Let f:C\rightarrowC be differentiable, with f(z)\neq0 for all z in C. Suppose limf(z) is exist and nonzero as z tends to z0. Prove that f is constant.

 

[snipez90]

Are you stating the problem correctly? The complex exponential e^z satisfies all of those conditions but is obviously not constant.

 

[AcC]

Are you stating the problem correctly? The complex exponential e^z satisfies all of those conditions but is obviously not constant.

Yes you are true!?? but I found this question in complex analysis book, I tried to solve but I hadnt thought that it could be false..!

 

[AcC]

Take limit e^z as z→-infinity it equal to zero, so it not satisfy the statement. I proved this statement with using Liouville Theorem.

 

[Uncle_John]

In my books it's written that any integral over a closed loop \gamma equals zero:

\oint f(z)dz = 0

But at the same time it says

\oint \frac{dz}{z-a} = i 2 \Pi I

where I is an index number saying how many times loop \gamma goes around point a.
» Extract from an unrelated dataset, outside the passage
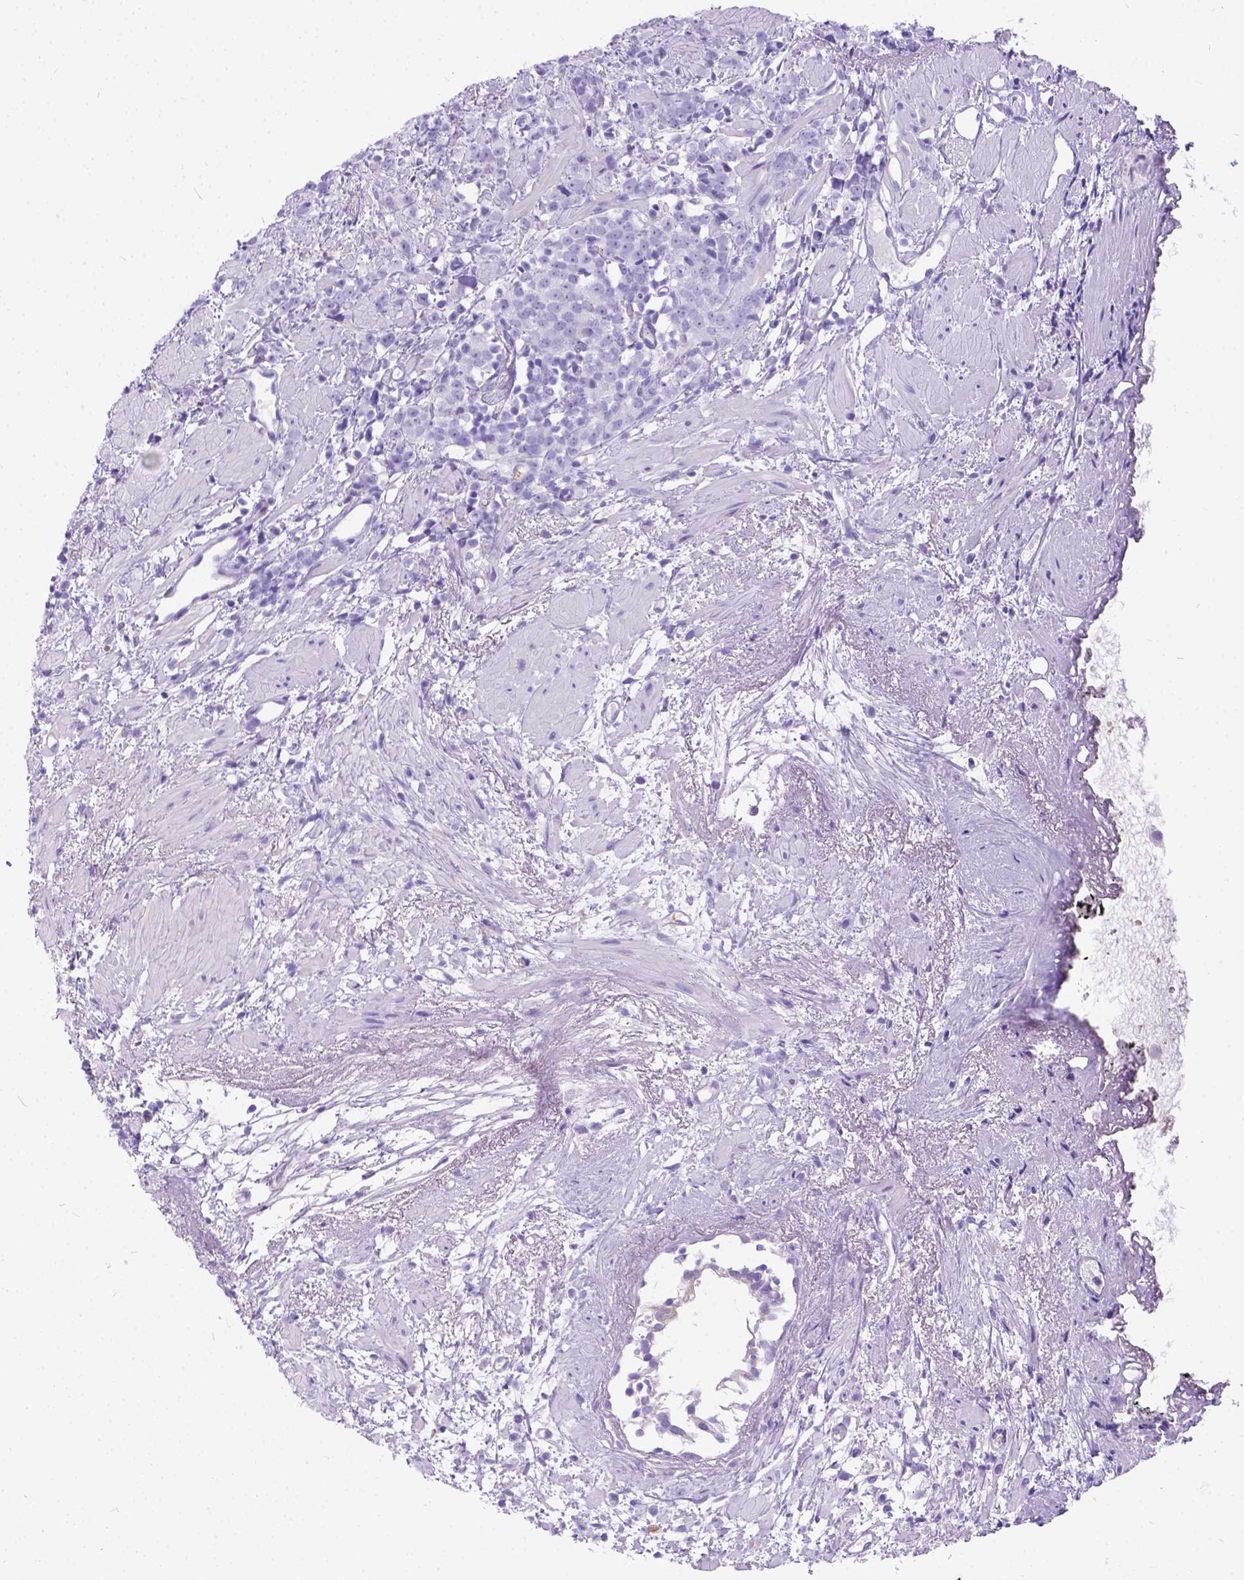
{"staining": {"intensity": "negative", "quantity": "none", "location": "none"}, "tissue": "prostate cancer", "cell_type": "Tumor cells", "image_type": "cancer", "snomed": [{"axis": "morphology", "description": "Adenocarcinoma, High grade"}, {"axis": "topography", "description": "Prostate"}], "caption": "Immunohistochemistry (IHC) image of human prostate high-grade adenocarcinoma stained for a protein (brown), which shows no positivity in tumor cells.", "gene": "TMEM169", "patient": {"sex": "male", "age": 83}}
Aren't they contradicting each other?

PS: what can I do to stop Latex going to new line every time I use it?

 

[grey_earl]

Uncle John, welcome to Physicsforums! Please open a new thread for your question.

AcC, in that case you should state that C includes the point at infinity, which most authors denote as C* or something similar, i.e. the extended complex plane.